If you ask me what is usury nowadays, I say that there is none in the loans of which I have just spoken, and which adjust themselves to the price that the dealers themselves have placed on the money, and have placed freely.
But the loans made to the retailers of the Halles are usurious, because they are without rules and underhand, and the greed of the lender rides roughshod over the need of the borrower.
In general, every loan between merchants and dealers is usurious when the interest that is extracted is higher than the rate which has been publicly fixed in the commercial centres. But when loans are made to individuals who do not carry out any trade or business, by what rule can one judge the interest one may extract from one’s money? The law. It is here, I think, that the government can without inconvenience set interest. It even ought to do it, and it would be an act beneficial to the state if it made borrowing more difficult. Let it only allow loans at the lowest rate of interest to owners of lands; fathers of families would have less scope to ruin themselves, and money would flow back into trade. Let it tax usury, or let it cover with a still more stigmatising note every loan, even at 1 per cent, made to a son who borrows without his family’s consent.

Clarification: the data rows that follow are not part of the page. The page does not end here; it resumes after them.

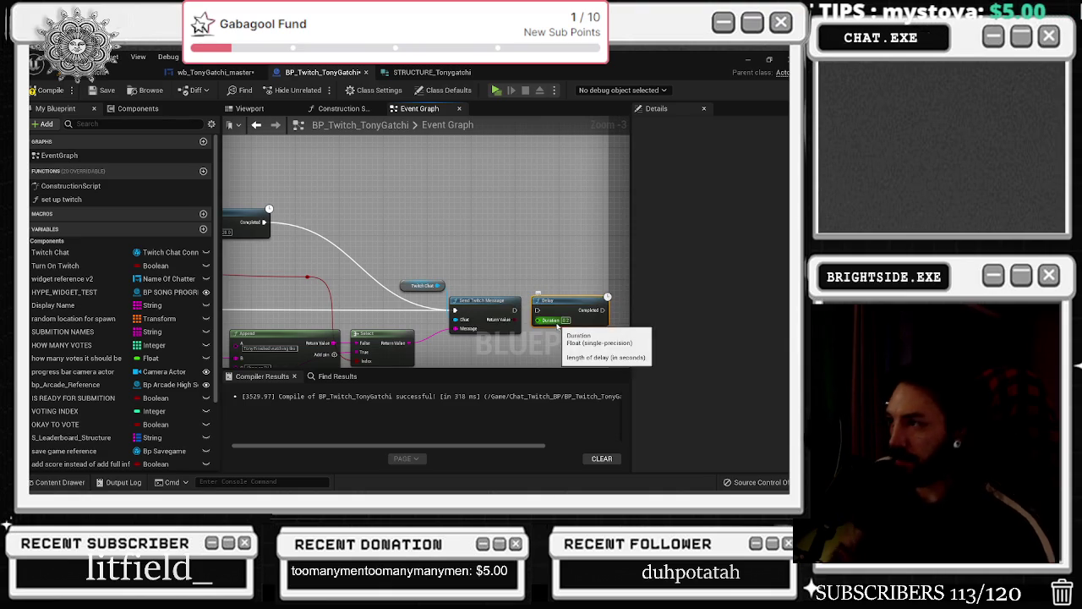
{"action": "key", "text": "Delete"}
{"action": "left_click", "coordinate": [527, 301]}
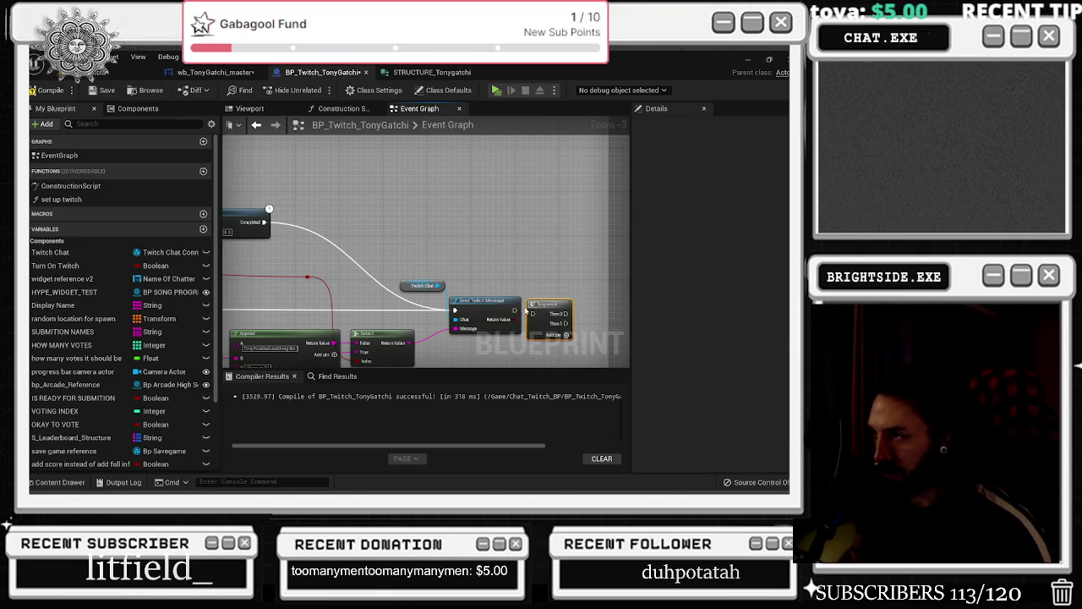
{"action": "mouse_move", "coordinate": [541, 303]}
{"action": "left_mouse_down"}
{"action": "mouse_move", "coordinate": [486, 316]}
{"action": "mouse_move", "coordinate": [439, 296]}
{"action": "left_mouse_up"}
{"action": "key", "text": "ctrl+v"}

Let it forbid underhand loans; or, if it cannot prevent them, let it give help itself to the entrepreneurs who are in the lowest class of merchants. In a word, while leaving the freedom to borrow in commercial centres, let it check it wherever it can degenerate into abuse. Doubtless it would not be easy to carry out this design but it would be useful to concern itself with it.

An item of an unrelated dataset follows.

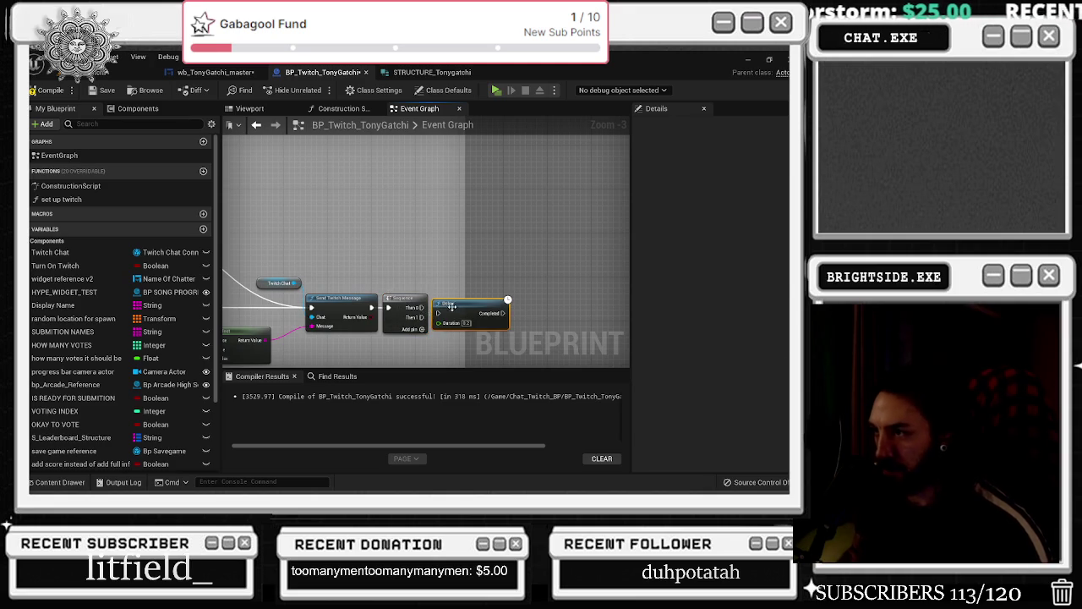
{"action": "left_click_drag", "start_coordinate": [449, 310], "coordinate": [449, 315]}
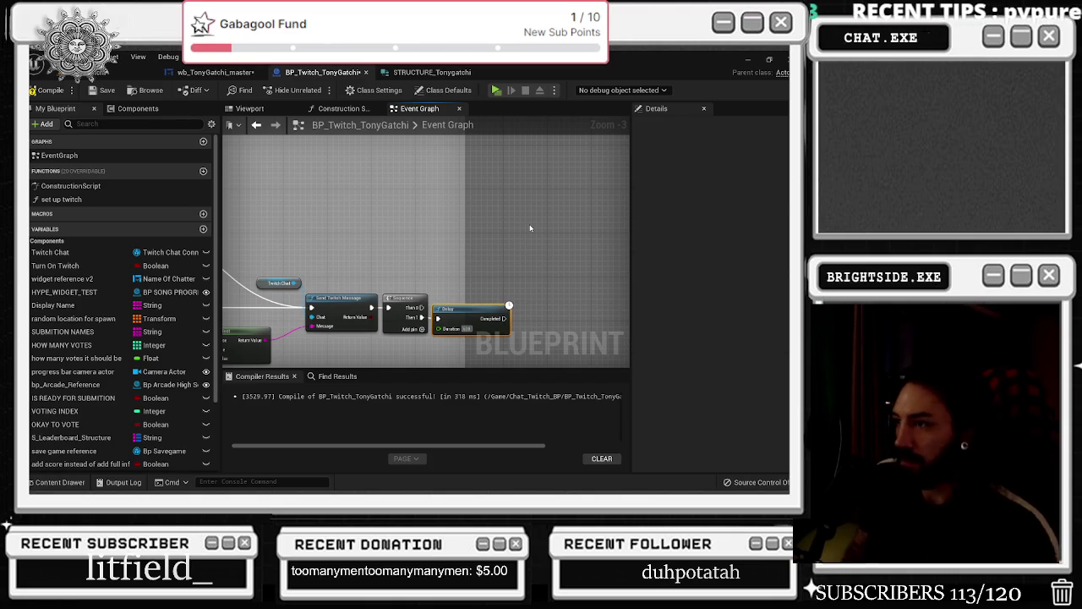
{"action": "left_click_drag", "start_coordinate": [462, 278], "coordinate": [537, 283]}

[A revised conclusion to the chapter in place of the above final paragraph When one considers the loans in these two extremes, it is easy to understand where usury lies: it will not be as easy to determine where it begins, if one considers in this interval the different prices money can have. Because, in commercial centres, this price is fixed between dealers who know each other to be solvent, would that be a reason to lend at the same price to a merchant whose affairs are in disorder? If so, no one will lend to him, and he will be utterly ruined. It seems that in such a case the risks one runs allow one to demand a higher price than that of the market place. Now what is this price? It is bound to vary according to the degree of confidence that the borrower’s honesty and hard work inspire. It is therefore impossible to predetermine it, and the government must leave well alone.
If trade were perfectly free, secrecy, which is the hallmark of a dishonest action, would be the true character of usury, and the fear of being found out would be the biggest restraint on it. Nowadays, when the law forbids an interest rate that it ought to allow, secrecy means nothing, since one only hides from a law which is held in contempt. People avoid it openly, they are even forced to. Usurious loans, as defined by this law, are authorised by practice which regards them as legitimate, and they are well known in all sorts of loans: people no longer fear opprobrium, and they end up demanding interest publicly.
But is it only the price of money that can be usurious? Cannot the price of every other good be equally so? Is not a merchant a usurer when he abuses my trust or my need in order to gain from me more than he should? Doubtless he is, and he is so with impunity. Now why does the government wish that it should only be the money merchants who cannot take interest, and why nevertheless, contradicting itself, does it allow it to the bankers? It would do better to tolerate in every instance what it cannot prevent.]
[* ] Is it really true, I have been asked, that growth of commerce raises the interest rate? I reply that it necessarily makes it rise if it increases the number of borrowers. Now that is what can happen and what I assume.
[† ] There you have a case where the growth of commerce causes the rate of interest to fall.